### WHAT IS BEING ASKED
Answer these from the essay about Ground Zero:
1. On what street is the writer's former office building?
2. At which street is the disaster area barricaded from the north?
3. At about how many more checkpoints did the first police officer say the writer would show ID?
___ PASSAGE FOR REVIEW
The Edge of Ground Zero

By Ann Fisher

I wrote one hundred words about this earlier today but for once it wasn't enough. Until now I have been unable to talk about the 11th and the aftermath unless I'm face to face with someone who knows. I've talked about it with those I am intimate with too, of course, but I find it much easier to be mostly silent. Following the 11th, the discipline of writing no more and no less than one hundreds words each day was my comfort and my safety-net; the one voice I had that wasn't mute, the one place I could grapple with the unspeakable. Thousands of words later, I'm still there. Day by day and one hundred words at a time.

I went down to my former office this morning because I'd been told by a senior we were allowed to go in and retrieve personal belongings and files. I was pretty clear about what I'd be walking into--I've been going down there to see clients in near-by buildings ever since New York went back to work on September 18th. I'd made a pilgrimage late one evening in September with a friend. I knew what the air would be like, I knew what 'ground zero' would look like, having seen it from a few blocks away many times, and having seen countless photos of it. And I've seen the photos the insurance adjuster took of the inside and outside of my office building. I knew I would be closer to the wreckage than most people get-- 90 West street is less than a football field away from what was the south tower and if you look at an aerial photograph you see some 14 acres of rubble... and then, abruptly, my building on the southwest corner.

But it isn't what the site looked like, or what my building looked like, that I need to write about. It's the second city inside the parameters of the disaster area that I am thinking of. The disaster area is barricaded from the north at Chambers Street, along the east from Broadway down to Rector, and then back up to Chambers on the West Side Highway. Inside that parameter is a village. These little settlements can be found elsewhere in New York, too. There is one on the Brooklyn side of the Williamsburg Bridge, where police and National Guard are on duty around the clock to monitor Manhattan-bound traffic, and there are settlements at the all of the other bridges and tunnel entrances, as well. The village I saw today is much smaller than it was a month ago. At one time it stretched up to Canal Street and beyond. It once included the Brooks Brothers Store at Liberty Plaza--a makeshift morgue. In the days right after the 11th I became used to seeing buses full of soldiers ferried up and down Nassau Street. But as more buildings have reopened the secure zone has gotten smaller.

I approached from the south, walking up the West Side Highway. At the first checkpoint I explained myself to a very friendly police officer, showed a business card, pay stub and ID and was told to come in--and to be careful. I asked the officer what the best route to my building was and he replied, "I'm not sure, to be honest, I'm from upstate, just helping out. But you'll be showing your ID at about 9 more checkpoints, and they'll help you."

And so they did, as I progressed from checkpoint to checkpoint. Along the way I saw office-building lobbies serving as impromptu cafeterias, break areas, and First Aid stations. I saw lines of portable toilets and rows of sinks standing beneath tarps. I saw the ground level of a parking garage full of police, fire department and military vehicles, the upper levels still containing unclaimed cars covered in ashes. I saw office chairs grouped around makeshift tables, and tired dirty workers resting in them. I saw volunteers distributing coffee and cold drinks. And yes, I saw some of the flirting we've all read about in the papers. Ground zero is a sort of weird NYC hotspot, the exclusive club only a few can get into, and the intensity of the place creates an emotional-charge that is palpable. And at each checkpoint I first explained myself, showed my ID, and then found myself in friendly conversation.
______
___ RECORDS
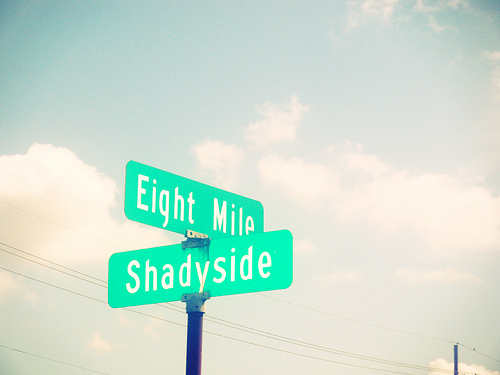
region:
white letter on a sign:
[253, 251, 274, 282]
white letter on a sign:
[237, 241, 258, 283]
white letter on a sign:
[225, 243, 238, 285]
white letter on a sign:
[212, 252, 227, 284]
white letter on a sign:
[192, 255, 213, 292]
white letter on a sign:
[174, 251, 196, 291]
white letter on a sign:
[158, 260, 177, 292]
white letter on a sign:
[142, 253, 161, 294]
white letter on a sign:
[122, 255, 142, 297]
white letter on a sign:
[205, 196, 230, 236]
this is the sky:
[30, 22, 142, 74]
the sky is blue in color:
[18, 27, 69, 65]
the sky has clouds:
[297, 123, 398, 228]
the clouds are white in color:
[8, 156, 79, 216]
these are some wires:
[254, 312, 364, 372]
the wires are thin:
[263, 313, 390, 360]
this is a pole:
[180, 296, 207, 360]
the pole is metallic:
[185, 320, 212, 370]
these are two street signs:
[95, 162, 288, 299]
______
### PROBLEM SOLUTION
1. 90 West Street
2. Chambers Street
3. About 9